Y. Robertson, and Robert E. Talley, to whom is delegated the task of
formulating a plan for the organization of an association under the
Webb-Pomerene Act. Three more members of the committee are to be
selected from Canadian and Mexican mine operators. The plan of this
committee will be submitted to a permanent Pan American silver
conference, which is to be formed according to methods approved by
another committee, of which Alfred Harrell, of San Francisco, is
chairman.
MINE REPORT.
METHOD OF COLLECTING STATISTICS.
The
first table in this report presents the final official figures of the
production of gold and silver in the United States in 1922 as agreed
upon by the Bureau of the Mint and the United States Geological Survey.
With the comparatively unimportant exceptions of domestic gold and
silver contained in ores and mattes exported for reduction
during the year, these figures record the actual production of gold and
silver bullion from domestic ores in marketable form as metals, either
refined or unrefined.
Owing
to the difficulty of tracing this total gold and silver produced back
to its source by States, counties, and mining districts, however, the
Geological Survey attacks this problem of distribution by systematic
investigation of the "mine production" of ores containing gold and
silver during the calendar year and of the output of the placer mines.

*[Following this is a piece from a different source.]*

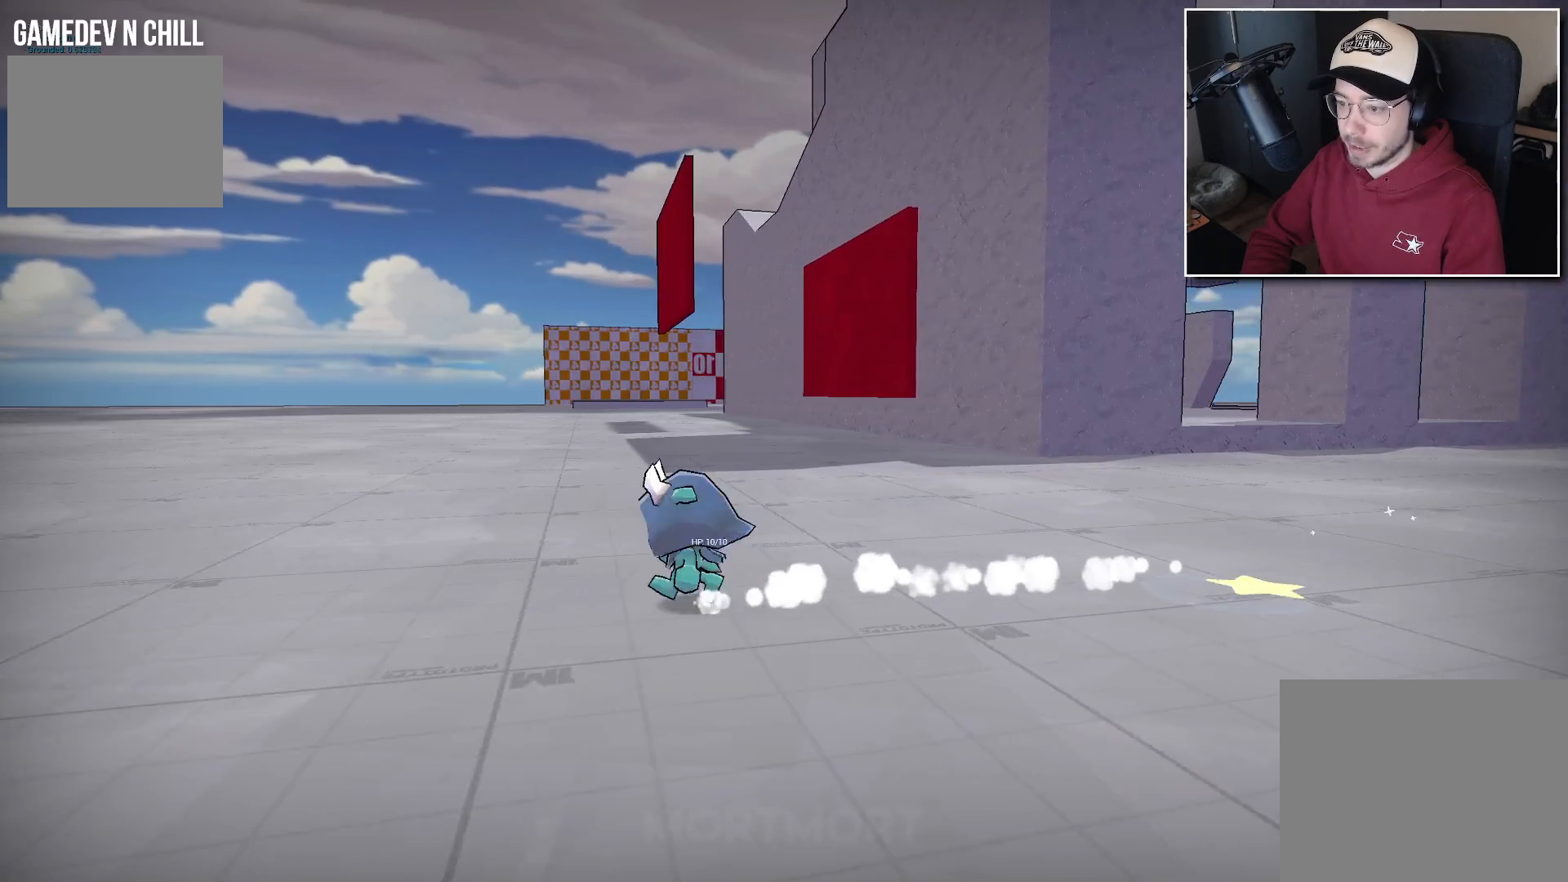
{"buttons": [], "left_stick": "right", "right_stick": "center", "events": [[100, "B", "down"], [217, "B", "up"]]}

In this way the state of the mining industry is studied in detail, and
the output is classified by methods of production and by kinds of ore,
as well as by mining districts. The resulting figures form the basis of
the mine reports.
Of
the two plans for ascertaining the gold and silver production of the
United States one is a measure of the mining industry and the other a
measure of the metallurgic industry; one reports the mine output and
its recoverable content and the other the metal actually recovered in
marketable form. The two methods will not produce exactly corresponding
results, but the figures for a period of years sufficiently long to
compensate for overlap or lag should agree within allowable limits of
error due to the complexity of the problem involved.